
    For selling, a seller has the freedom to include the value of the enhancements in the selling price, but if that pushes the price above the market value, the house will be hard to sell. But the seller has the freedom to do that, and is free to reject average buyers and hold out for one that personally values the enhancements, and is willing to pay for them.

    But for financing with or without a sale, if the deal requires bank financing, the bank can’t factor the value for just the right buyer who personally values the enhancements. The bank must base the value on the average buyer because that is the market they will have to accept in order to sell the property if they have to recover their loan.

    I think the best that can be hoped for is to require the enhancements to be listed in the appraisal, and wait for the market to catch up to their meaning and decide their value.

    The fact that the enhancements do save energy does have real value. But it pays back an upfront investment over time. It is a benefit that the payback continues after the upfront investment is paid off, but the market has to decide whether the payback over time is worth the full sum invested upfront. Not everybody wants to wait for the payback even if it does eventually return a profit.

    It seems to me that what is needed is to sell to the public, the idea that the upfront investment of energy saving enhancements is worth the upfront investment, and then the market will change in response to the point where the enhancements are in demand and will naturally get valued and sold for their value.

────────────────

Write out the entire passage on valuing energy-saving home enhancements word for word. The lines that come next are separate material and have no connection to the passage on valuing energy-saving home enhancements.

────────────────

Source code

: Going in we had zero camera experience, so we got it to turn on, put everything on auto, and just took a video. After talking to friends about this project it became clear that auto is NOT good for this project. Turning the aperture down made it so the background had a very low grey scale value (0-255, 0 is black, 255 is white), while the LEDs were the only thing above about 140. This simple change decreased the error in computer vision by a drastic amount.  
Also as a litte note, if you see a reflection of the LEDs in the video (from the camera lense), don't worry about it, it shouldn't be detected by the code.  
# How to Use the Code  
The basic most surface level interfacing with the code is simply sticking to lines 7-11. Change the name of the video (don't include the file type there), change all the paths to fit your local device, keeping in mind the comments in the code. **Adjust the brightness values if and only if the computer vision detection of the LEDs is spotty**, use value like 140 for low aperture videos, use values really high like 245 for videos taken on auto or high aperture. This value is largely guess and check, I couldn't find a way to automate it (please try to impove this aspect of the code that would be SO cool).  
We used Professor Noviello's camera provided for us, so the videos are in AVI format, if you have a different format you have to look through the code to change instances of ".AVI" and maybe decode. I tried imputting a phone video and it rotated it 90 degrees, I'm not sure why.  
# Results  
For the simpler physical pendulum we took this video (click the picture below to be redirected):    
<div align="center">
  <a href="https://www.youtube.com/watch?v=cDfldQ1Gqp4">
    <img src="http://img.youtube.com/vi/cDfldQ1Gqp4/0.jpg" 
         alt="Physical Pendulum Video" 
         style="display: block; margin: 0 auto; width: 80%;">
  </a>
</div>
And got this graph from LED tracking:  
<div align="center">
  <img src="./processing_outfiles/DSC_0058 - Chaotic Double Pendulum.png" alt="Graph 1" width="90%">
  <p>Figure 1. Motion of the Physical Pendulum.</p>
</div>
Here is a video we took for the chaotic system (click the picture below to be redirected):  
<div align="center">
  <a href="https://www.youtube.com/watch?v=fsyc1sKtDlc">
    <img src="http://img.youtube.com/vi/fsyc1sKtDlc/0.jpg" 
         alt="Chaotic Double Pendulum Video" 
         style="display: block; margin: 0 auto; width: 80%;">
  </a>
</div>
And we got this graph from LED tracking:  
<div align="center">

────────────────

__Written answer__:

    For selling, a seller has the freedom to include the value of the enhancements in the selling price, but if that pushes the price above the market value, the house will be hard to sell. But the seller has the freedom to do that, and is free to reject average buyers and hold out for one that personally values the enhancements, and is willing to pay for them.

    But for financing with or without a sale, if the deal requires bank financing, the bank can’t factor the value for just the right buyer who personally values the enhancements. The bank must base the value on the average buyer because that is the market they will have to accept in order to sell the property if they have to recover their loan.

    I think the best that can be hoped for is to require the enhancements to be listed in the appraisal, and wait for the market to catch up to their meaning and decide their value.

    The fact that the enhancements do save energy does have real value. But it pays back an upfront investment over time. It is a benefit that the payback continues after the upfront investment is paid off, but the market has to decide whether the payback over time is worth the full sum invested upfront. Not everybody wants to wait for the payback even if it does eventually return a profit.

    It seems to me that what is needed is to sell to the public, the idea that the upfront investment of energy saving enhancements is worth the upfront investment, and then the market will change in response to the point where the enhancements are in demand and will naturally get valued and sold for their value.